U.S. crude prices dropped below $0 for the first time ever on Monday, with May futures for U.S. crude CLc1 plummeting to -$37.63 a barrel, though the prices returned to positive territory on Tuesday.
Browne, who ran BP from 1995 to 2007, said the negative prices were a U.S. issue due to a lack of storage, though he said across the world demand was down while production was still high.
“The prices will be very low and I think they will remain low and very volatile for some considerable time,” Browne told the BBC. “There is still a lot of oil being produced that is going into storage and not being used.

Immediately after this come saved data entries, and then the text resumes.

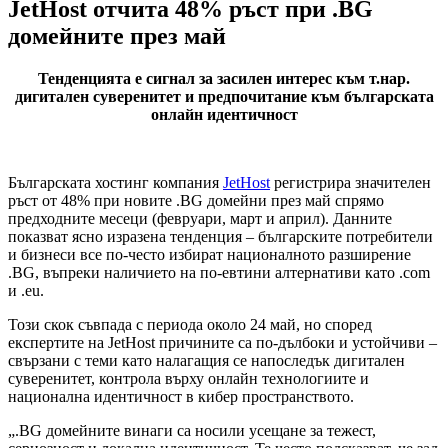
JetHost отчита 48% ръст при .BG
домейните през май
Тенденцията е сигнал за засилен интерес към т.нар.
дигитален суверенитет и предпочитание към българската
онлайн идентичност
Българската хостинг компания
JetHost
регистрира значителен
ръст от 48% при новите .BG домейни през май спрямо
предходните месеци (февруари, март и април). Данните
показват ясно изразена тенденция – българските потребители
и бизнеси все по-често избират националното разширение
.BG, въпреки наличието на по-евтини алтернативи като .com
и .eu.
Този скок съвпада с периода около 24 май, но според
експертите на JetHost причините са по-дълбоки и устойчиви –
свързани с теми като налагащия се напоследък дигитален
суверенитет, контрола върху онлайн технологиите и
национална идентичност в кибер пространството.
„.BG домейните винаги са носили усещане за тежест,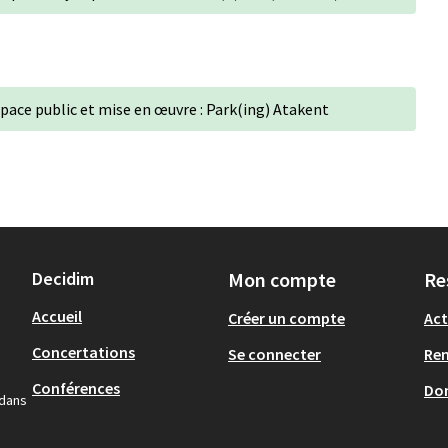
pace public et mise en œuvre : Park(ing) Atakent
Decidim
Mon compte
Re
Accueil
Créer un compte
Act
Concertations
Se connecter
Re
Conférences
Don
 dans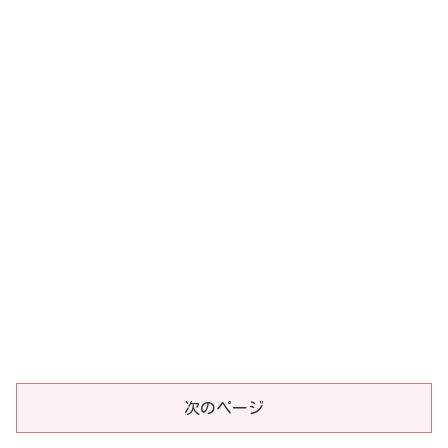
次のページ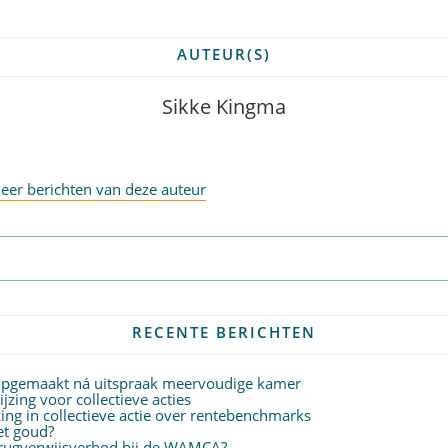
AUTEUR(S)
Sikke Kingma
eer berichten van deze auteur
Abonneer op nieuwsbrief
RECENTE BERICHTEN
 opgemaakt ná uitspraak meervoudige kamer
zing voor collectieve acties
ing in collectieve actie over rentebenchmarks
het goud?
terugverwijsverbod bij de WAMCA?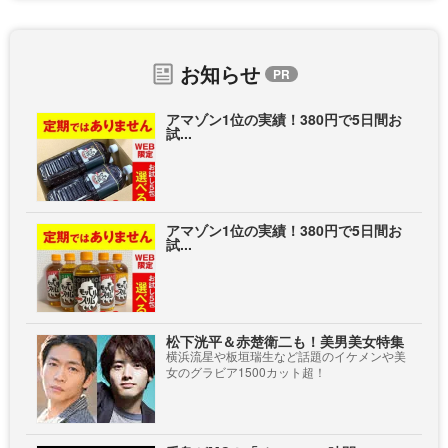
お知らせ
アマゾン1位の実績！380円で5日間お
試...
アマゾン1位の実績！380円で5日間お
試...
松下洸平＆赤楚衛二も！美男美女特集
横浜流星や板垣瑞生など話題のイケメンや美
女のグラビア1500カット超！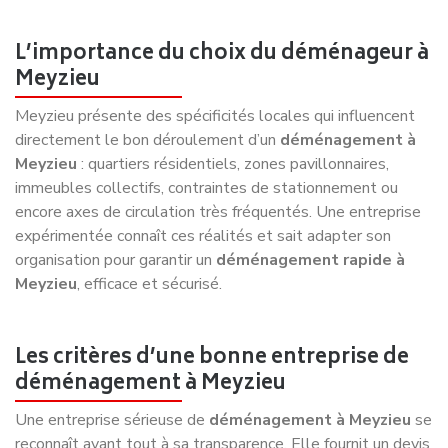
Même avec une bonne organisation, des imprévus peuvent
survenir : retard, objet fragile, météo défavorable. Pour
déménager à Meyzieu
, prévoyez toujours un peu de
flexibilité dans votre planning et vos ressources pour gérer
les situations inattendues sans stress.
8. Choisir un déménageur sans
expérience locale
Faire confiance à un professionnel inconnu ou non spécialisé
peut transformer votre
déménagement à Meyzieu
en
expérience compliquée. Une entreprise locale comme
Déménagement NET
connaît parfaitement la commune,
ses quartiers, ses contraintes et ses particularités,
garantissant un
déménagement pas cher à Meyzieu
tout
en sécurisant vos biens.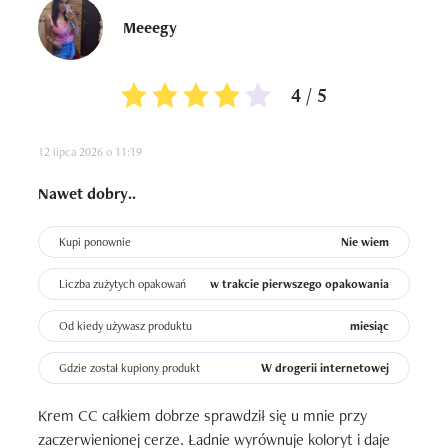
Meeegy
4 / 5
12 lipca 2026 o 11:19
Nawet dobry..
Kupi ponownie
Nie wiem
Liczba zużytych opakowań
w trakcie pierwszego opakowania
Od kiedy używasz produktu
miesiąc
Gdzie został kupiony produkt
W drogerii internetowej
Krem CC całkiem dobrze sprawdził się u mnie przy 
zaczerwienionej cerze. Ładnie wyrównuje koloryt i daje 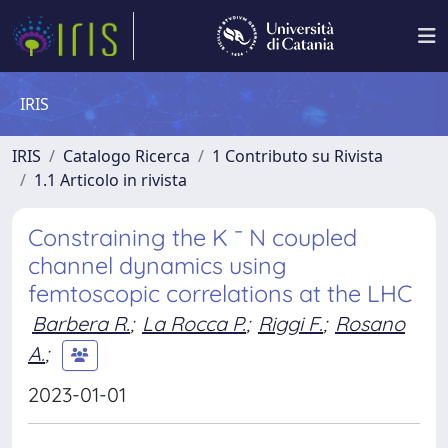
IRIS
IRIS
Catalogo Ricerca
1 Contributo su Rivista
1.1 Articolo in rivista
Constraining the K ¯ N coupled
channel dynamics using
femtoscopic correlations at the LHC
Barbera R.
;
La Rocca P.
;
Riggi F.
;
Rosano
A.
;
2023-01-01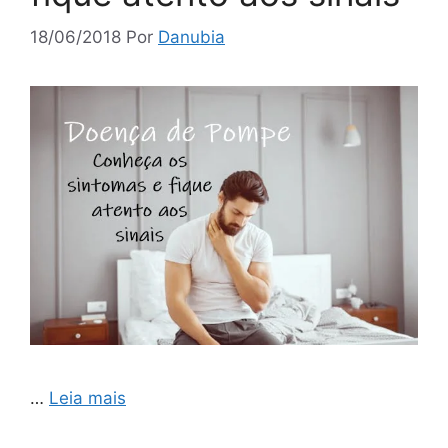
18/06/2018
Por
Danubia
…
Leia mais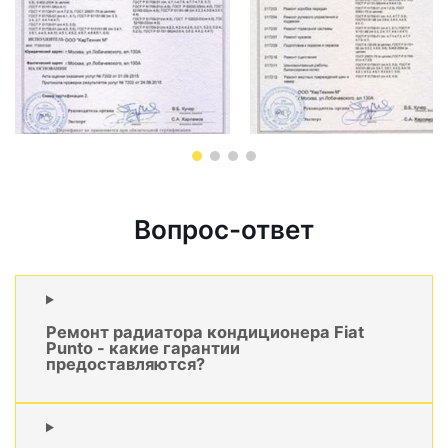
Вопрос-ответ
Ремонт радиатора кондиционера Fiat
Punto - какие гарантии
предоставляются?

“This is very reminiscent of a time in the mid-1980s when exactly the same situation happened - too much supply, too little demand and prices of oil stayed low for 17 years.”
The 1980s glut - when oil prices tumbled in the mid 1980s - ultimately led to geopolitical tremors across the world: the Soviet Union collapsed in 1991 while Algeria faced a political crisis that spawned a deadly civil war.
Browne said the demand for hydrocarbons would continue to be weak, partly as a result of a greater awareness of climate change.
“Demand for hydrocarbons will continue to be weak,” he said. “And that demand will be filled primarily by those who have no choice but to produce oil - so the state oil companies of the world.”